In the midst of this dark time in the Church, where the people of God have been so rightly scandalized by the wickedness and cowardice of many of her priests and bishops, that axiom has proven itself true once again in the liturgies God’s providence has given us this week.

On Monday we celebrated the memorial of St. Bernard of Clairvaux. This great saint lived in the 12th century, a dark period when rival claimants to the papacy left the Church shattered by division and confusion. He devoted himself to the healing of this terrible schism and to the restoration of clarity, peace and concord within the Church. He was also an extraordinary reformer of religious life; his reforms of monasticism led to the foundation of the Cistercian Order.

He is a great reminder that fidelity, reform and holiness bring with them great fruitfulness: He himself founded more than 150 monasteries which, by the time of his death, had grown to well over 300 monasteries. The efforts of this one, dedicated man almost singlehandedly brought about an era of profound revival and flourishing — a true “new springtime” of religious life.

On Tuesday we were given the memorial of Pope St. Pius X. As we experience a crisis of Church hierarchy today, both domestic and worldwide, holy mother Church provides us with this example of a truly saintly bishop and pope, known above all for his personal piety and holiness. He too was a great reformer, instituting important changes in Church law and in the administration and oversight of seminaries. Additionally, his reform of the missal and breviary helped lead the clergy, and indeed the entire People of God, to a deeper understanding of the riches of Sacred Scripture and the liturgy.

And now today the Church gives us the great celebration of the Queenship of the Blessed Virgin Mary, the timing rendered even more perfect by the fact that the daily cycle of readings gives us as our first reading today the famous “wicked shepherds” passages from Ezekiel 34:

“Woe to the shepherds of Israel who have been pasturing themselves! Should not shepherds, rather, pasture the sheep? … You did not strengthen the weak nor heal the sick nor bind up the injured. You did not bring back the strayed nor seek the lost, but you lorded it over them harshly and brutally. So they were scattered for the lack of a shepherd, and became food for all the wild beasts.”

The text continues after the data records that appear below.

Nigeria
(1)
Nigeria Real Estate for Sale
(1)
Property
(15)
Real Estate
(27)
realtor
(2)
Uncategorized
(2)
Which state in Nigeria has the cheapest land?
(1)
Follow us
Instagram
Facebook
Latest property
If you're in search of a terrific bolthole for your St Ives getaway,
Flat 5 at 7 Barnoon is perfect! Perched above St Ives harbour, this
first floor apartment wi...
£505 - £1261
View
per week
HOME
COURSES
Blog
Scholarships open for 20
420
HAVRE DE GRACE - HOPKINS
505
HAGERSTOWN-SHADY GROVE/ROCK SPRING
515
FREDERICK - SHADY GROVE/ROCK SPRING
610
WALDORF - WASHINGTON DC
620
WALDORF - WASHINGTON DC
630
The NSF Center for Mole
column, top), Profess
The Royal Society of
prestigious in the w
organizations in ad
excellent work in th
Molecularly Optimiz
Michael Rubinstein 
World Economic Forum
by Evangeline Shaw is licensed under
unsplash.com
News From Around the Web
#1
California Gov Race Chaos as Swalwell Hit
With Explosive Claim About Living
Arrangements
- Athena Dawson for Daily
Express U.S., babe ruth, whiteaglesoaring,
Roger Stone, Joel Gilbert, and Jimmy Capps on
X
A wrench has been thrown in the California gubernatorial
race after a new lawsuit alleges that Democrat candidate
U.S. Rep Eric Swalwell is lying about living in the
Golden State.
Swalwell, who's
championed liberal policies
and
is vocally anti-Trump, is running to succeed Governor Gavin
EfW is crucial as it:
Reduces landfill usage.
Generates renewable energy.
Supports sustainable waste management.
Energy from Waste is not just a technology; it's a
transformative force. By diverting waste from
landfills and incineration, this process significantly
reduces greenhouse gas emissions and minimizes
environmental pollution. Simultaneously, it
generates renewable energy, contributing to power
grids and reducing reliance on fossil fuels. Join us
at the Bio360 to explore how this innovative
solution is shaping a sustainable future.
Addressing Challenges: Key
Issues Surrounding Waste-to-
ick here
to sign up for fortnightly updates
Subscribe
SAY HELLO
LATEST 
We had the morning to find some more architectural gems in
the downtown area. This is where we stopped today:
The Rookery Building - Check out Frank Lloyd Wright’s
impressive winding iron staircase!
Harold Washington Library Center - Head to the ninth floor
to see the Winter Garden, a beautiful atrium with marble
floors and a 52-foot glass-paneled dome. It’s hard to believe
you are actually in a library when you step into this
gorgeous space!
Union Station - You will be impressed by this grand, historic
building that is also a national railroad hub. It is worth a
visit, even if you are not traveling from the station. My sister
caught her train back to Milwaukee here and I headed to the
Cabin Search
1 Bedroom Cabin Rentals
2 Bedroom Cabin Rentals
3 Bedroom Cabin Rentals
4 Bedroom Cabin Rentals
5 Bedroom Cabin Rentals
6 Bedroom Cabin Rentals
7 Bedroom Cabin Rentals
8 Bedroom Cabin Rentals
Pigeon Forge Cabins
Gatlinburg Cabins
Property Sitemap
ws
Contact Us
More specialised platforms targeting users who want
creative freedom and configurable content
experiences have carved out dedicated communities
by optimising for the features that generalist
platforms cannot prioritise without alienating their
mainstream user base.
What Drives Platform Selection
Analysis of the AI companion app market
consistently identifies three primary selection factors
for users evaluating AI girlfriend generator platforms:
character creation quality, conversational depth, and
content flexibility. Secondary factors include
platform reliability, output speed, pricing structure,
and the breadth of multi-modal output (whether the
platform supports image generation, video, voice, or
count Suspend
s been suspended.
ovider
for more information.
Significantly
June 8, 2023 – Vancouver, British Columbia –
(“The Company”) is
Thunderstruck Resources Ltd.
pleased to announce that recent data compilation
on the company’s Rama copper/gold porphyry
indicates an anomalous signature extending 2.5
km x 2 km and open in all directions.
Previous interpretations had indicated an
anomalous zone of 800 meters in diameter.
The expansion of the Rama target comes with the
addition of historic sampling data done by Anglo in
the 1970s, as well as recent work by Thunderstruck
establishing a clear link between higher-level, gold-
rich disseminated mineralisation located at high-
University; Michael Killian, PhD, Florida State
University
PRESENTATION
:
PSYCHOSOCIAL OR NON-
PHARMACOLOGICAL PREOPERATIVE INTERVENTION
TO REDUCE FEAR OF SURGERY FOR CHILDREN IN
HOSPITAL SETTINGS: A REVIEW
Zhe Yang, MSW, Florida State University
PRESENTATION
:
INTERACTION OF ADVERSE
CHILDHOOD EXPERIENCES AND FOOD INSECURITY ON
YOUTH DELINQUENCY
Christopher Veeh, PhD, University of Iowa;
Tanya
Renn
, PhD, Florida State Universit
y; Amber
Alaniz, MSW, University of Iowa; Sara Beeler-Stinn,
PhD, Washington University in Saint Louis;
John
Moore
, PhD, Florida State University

And in response to the situation, this is the promise God made to the wicked shepherds of Israel, and it is the promise He makes to the wicked shepherds today:

“I swear I am coming against these shepherds. I will claim my sheep from them and put a stop to their shepherding my sheep so that they may no longer pasture themselves. I will save my sheep. …”

Given what we are facing, it might behoove every priest and bishop in our Church to print out a copy of Ezekiel 34 and tape it to the wall next to his bed. And every morning, upon waking, read that passage and be reminded of the recompense that comes when shepherds abuse their authority.

In the midst of it all, we draw strength from God’s promise: “I will save my sheep…” Christ, the Good Shepherd, never will abandon his Church, nor abandon the sheep of his flock. We belong to him, and in that is our great comfort and our hope.

So, too, we draw hope from the Blessed Virgin Mary, “our tainted nature’s solitary boast,” to use the beautiful phrase of the poet Henry Wordsworth. She who is the Mother of the Church and the Queen of the Church is always with us, and her resplendence shines forth like a beacon into the darkness we are now facing.

On this memorial of her queenship, we recognize the need for a new generation of priests and bishops in our Church. Men devoted to Our Lady, who will be her servants and her knights, who will place themselves at her feet and allow her to guide them in serving her Divine Son and faithfully shepherding his people. We also need a new generation of faithful believers, sons and daughters of our heavenly mother, who will confidently place themselves under her mantle and form a great cohort of disciples, imitating in their own lives those virtues which shone forth so splendidly in the life of their queen. And by the power of the sacrifices, penances, and prayers lifted up by this vast army of saints-in-the-making, we pray for the hastening of that moment when all might see, piercing through the darkness of our time, the morning star rising, signaling that the darkness has been conquered and that Christ, the Sun of Justice, dawns anew in our Church and in our world.

O Mary, Mother of the Church, pray for us who have recourse to thee!

O Mary, Queen of Heaven and Earth, pray for us who have recourse to thee!

(This reflection is adapted from a homily delivered Aug. 22.)

Dominican Father John Paul Walker is the pastor of St. Mary’s Parish in New Haven, Connecticut.